In einer fokussierten „Glosse“ zur Migrationspolitik kritisiert Andreas Koller im Rundumschlag („Diese Migrations-,Politik‘ gleicht einem Armutszeugnis“, Salzburger Nachrichten, 10.11.2022, Seite 2), den Bund, die Länder und die EU, „die nicht willens ist, ihre Außengrenzen zu schützen“, die Staaten, die „die Migranten durchwinken, statt ihrer Verantwortung gerecht zu werden“, die mangelnde Unterscheidung „zwischen Armutsmigranten und tatsächlichen Flüchtlingen“ und wie sie „linken wie rechten Parteien als Unterfütterung für ihre ideologischen Parolen dienen“.
Was der Kürze der Glosse zu Opfer fällt, ist aber die hinter all dem lauernde Mentalität: Koller formuliert Armutszeugnis – ein Begriff, der üblicherweise auf die Geisteshaltung hin angewendet wird.
Aber wäre hier nicht eine Neuwortschöpfung fällig? Denn „Armutszeugnis“ hat ja auch Beweischarakter – und sind die nicht alle „arm“ (an Sicherheit, Bildung, Chancen etc.) gegenüber der sogenannten Ersten Welt?

● DATENAUSZUG
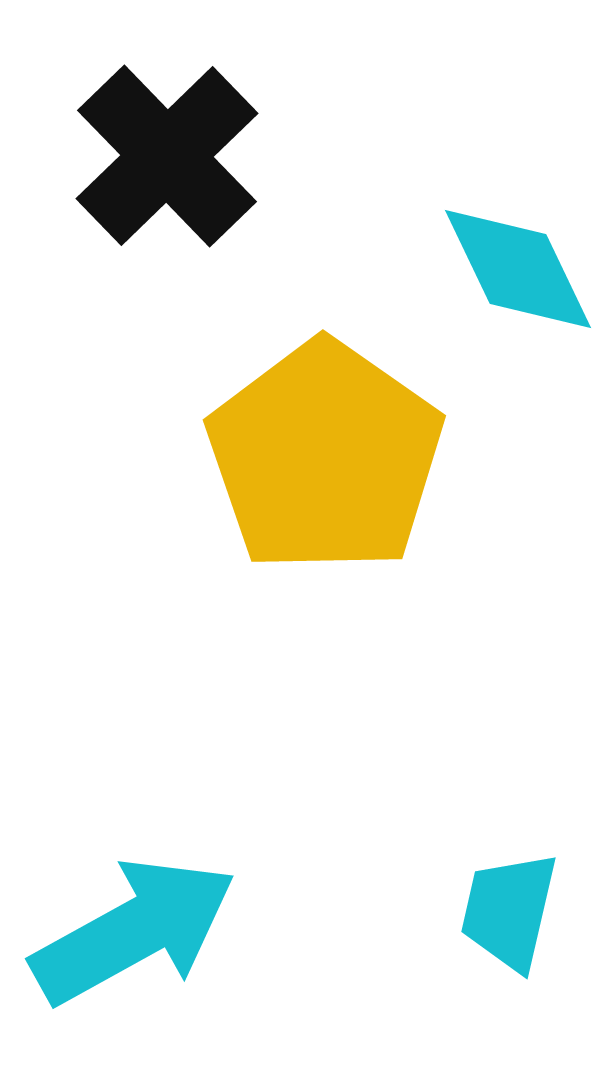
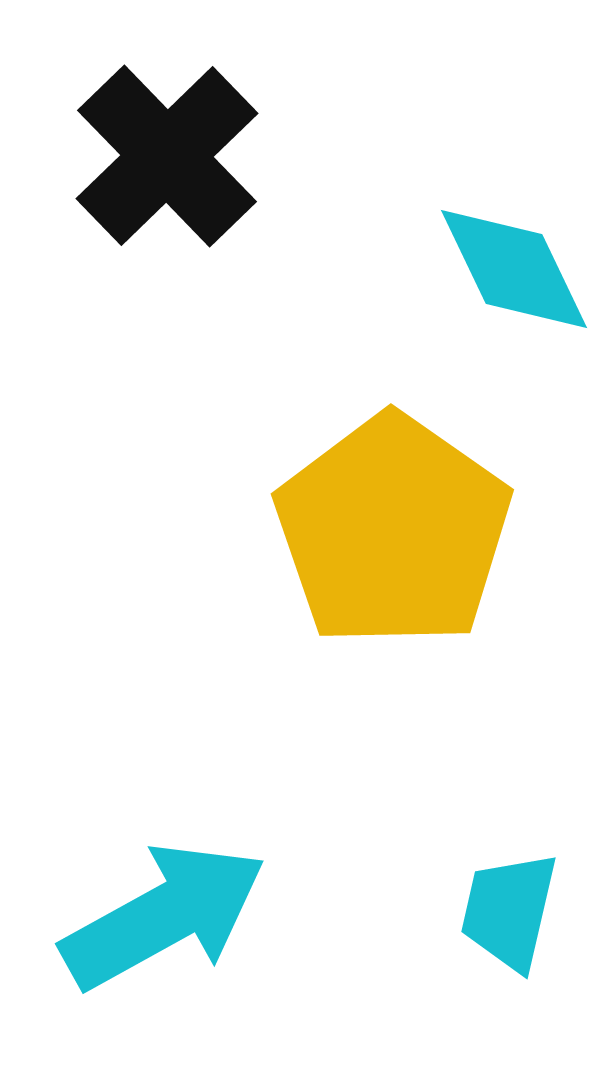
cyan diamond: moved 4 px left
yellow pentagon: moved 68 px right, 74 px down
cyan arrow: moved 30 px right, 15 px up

● ARBEITSAUFTRAG
Kannst du den Text zu Andreas Kollers Glosse über die Migrationspolitik im Anschluss an seinen letzten Satz fortsetzen?

● ANTWORT
Ich erinnere mich an ein mehrtägiges Seminar für Psychiatrie-Pflegepersonen in einem Wiener Spital, in dem eine Frau sich sehr negativ über einen sprechbehinderten Kollegen äußerte, der zu der Zeit vorübergehend nicht im Seminar anwesend war. Da ich diese Ablehnung sehr ernst nahm, machte ich sie zum Thema: Was konkret wäre ihr so zuwider? Heraus kam: Sie fühle sich in ihren eigenen Karrierewünschen gebremst, weil sie ja auf diesen Kollegen Rücksicht nehmen müsse – und der sei halt nicht geschwind genug und außerdem „kein Renommee“ für das Spital.
Die Angst der Menschen vor potenzieller Bedrohung – sei es Konkurrenz durch Fleißigere oder Fordernde (diesseits oder jenseits der Kriminalitätslinie) – und Verlusten, die gibt es immer, wenn plötzlich noch jemand dazu kommt. Das ist meist bei jüngeren Geschwistern, bei Frauen, die Gleichwürdigung einfordern, bei Mitarbeiter:innen, die um gerechte Entlohnung kämpfen … und noch viele mehr, die derzeit als Gruppe noch schweigen (Pensionisten etwa).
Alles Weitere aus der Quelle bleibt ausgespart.